There are these two young fish swimming along and they happen to meet an older fish swimming the other way, who nods at them and says “Morning, boys. How’s the water?” The two young fish swim on for a bit, and then eventually one of them looks over at the other and goes, “What the hell is water?” –David Foster Wallace
Like fish in a stream, we are often oblivious to the water around us. We exist in landscapes, but we seldom notice, appreciate or talk about them, and we have little idea of how they are conceived. This creates a problem for landscape architecture.
When landscapes and the people who create them are invisible, how do you attract new students to the profession?
Landscape Architecture at Illinois has been working to address this problem. Few students have been taught how to observe and appreciate landscapes, and even fewer are aware that landscape architecture is a field of study. Since landscape architecture is not a well-known field, many of our students don’t choose to major in landscape architecture when they apply. Instead, they discover it later, often with the help of an undergraduate or community college advisor.
This gave Lori Davis, Academic Coordinator, the idea that if academic advisors were more appreciative of landscapes and what landscape architects do, they would be more likely to introduce students to the field.

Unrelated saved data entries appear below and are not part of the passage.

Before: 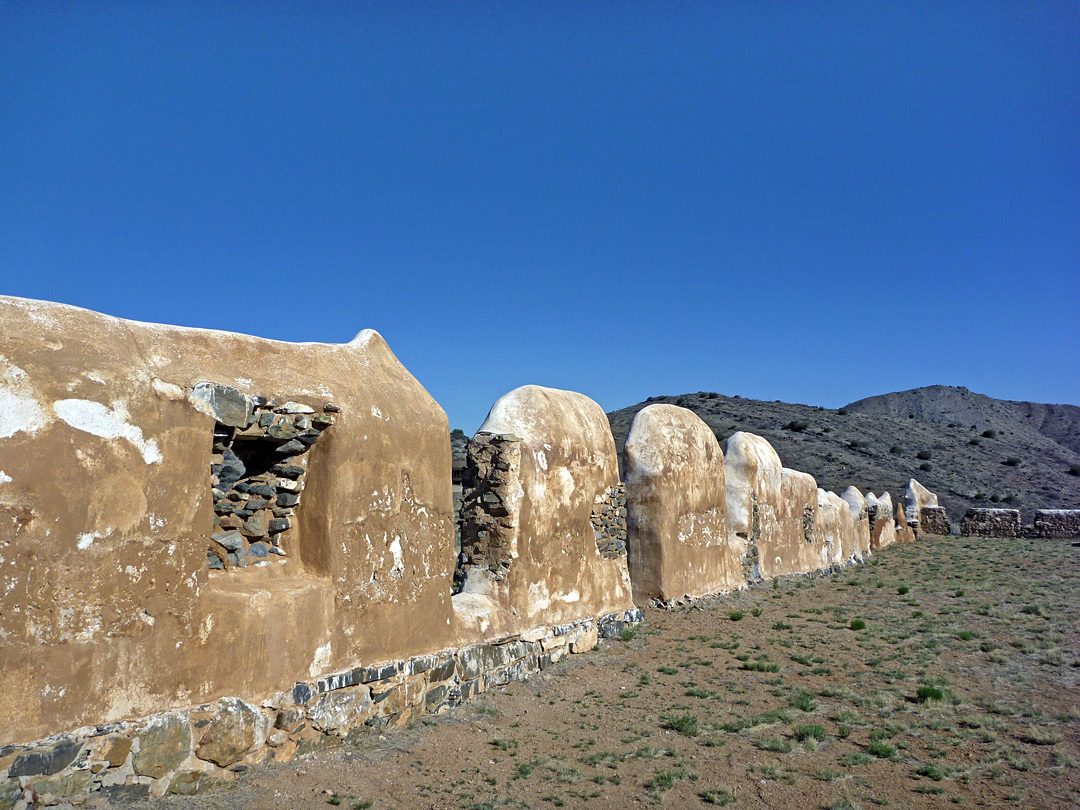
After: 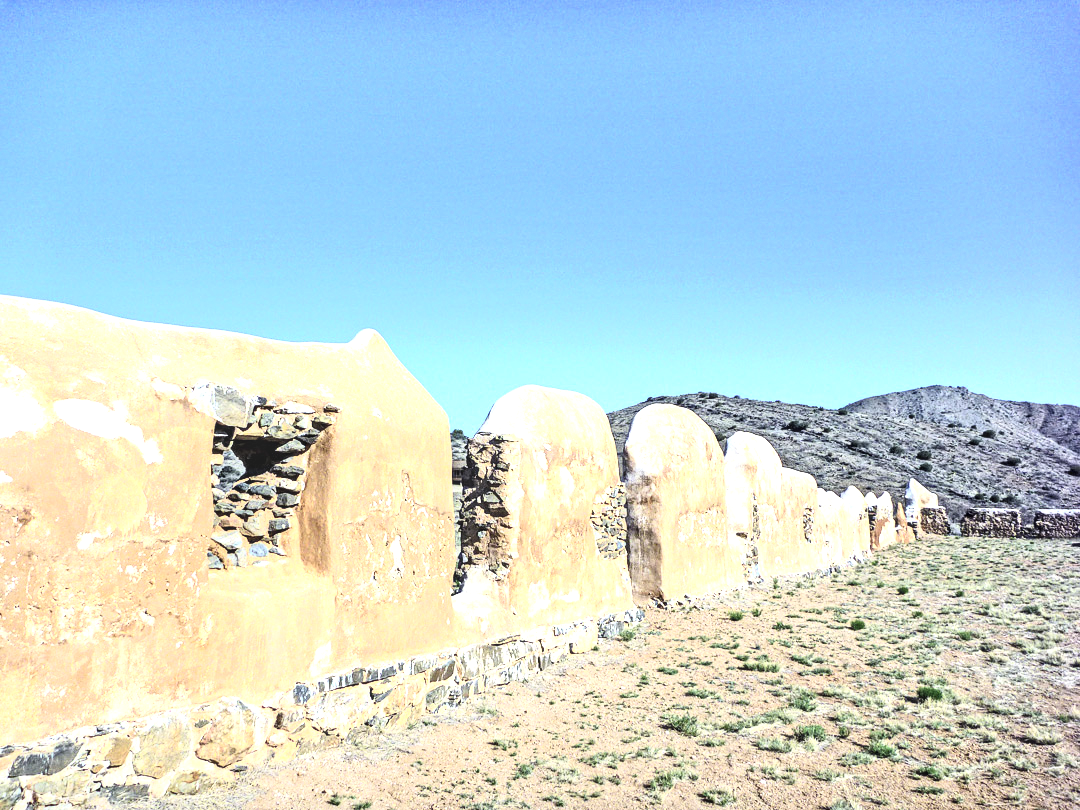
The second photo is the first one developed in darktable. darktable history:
contrast brightness saturation: contrast 0.39, brightness 0.53
local contrast: highlights 60%, shadows 60%, detail 160%
exposure: black level correction -0.005, exposure 1 EV, compensate highlight preservation false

While advisors may know about related fields–architecture, environmental design, or urban planning–they are less familiar with landscape architecture. Lori decided to organize a field trip for these advisors.
This summer Lori and Professors Mary Pat McGuire and Craig Reschke led a group of advisors from the University of Illinois Division of General Studies and Parkland Community College on an all-day field trip to experience some of Chicago’s most iconic landscapes: Millennium Park, Lurie Garden, Maggie Daley Park, the South Garden at the Art Institute, Palmisano Park-Stearns Quarry, and Ping Tom Park. Advisors met with Scott Stewart, the Director of Millennium Park, who advocated for the importance of nature and public parks in cities. Each site offered an opportunity to explore the complexity of site design and look at a different kind of landscape: an urban park on top of a parking garage, a modernist garden, a river site, a quarry turned park.
Mary Pat and Craig introduced new ways of looking at landscapes, from the spectacular to the every day, and discussed how landscapes intervene in the environment and address major societal and environmental challenges. Though we all “swim” in landscapes, the quality and quantity of these landscapes is not distributed evenly; too many people still do not have access to beautiful, restorative spaces. Both Mary Pat and Craig have extensive experience working in design studios, so they shared their experience working as licensed professional landscape architects. They explained how our two accredited degrees prepare students for professional licensure and careers.
In the afternoon, advisors were treated to a studio visit at the office of site design group, ltd, where a number of our alumni work. Designers showed them around the office and described the projects they were working on. They explained what a typical day looks like (creating drawings, meeting with engineers, spending time in the field, but not planting plants–a common misconception). The designers expressed their concern that the profession isn’t growing fast enough to meet the professional demand in Illinois and encouraged the advisors to introduce more students to the profession.
The Chicago field trip gave undergraduate advisors a better appreciation for the landscapes we swim in and why landscape architecture is such a dynamic field of study. We look forward to meeting the students they send our way!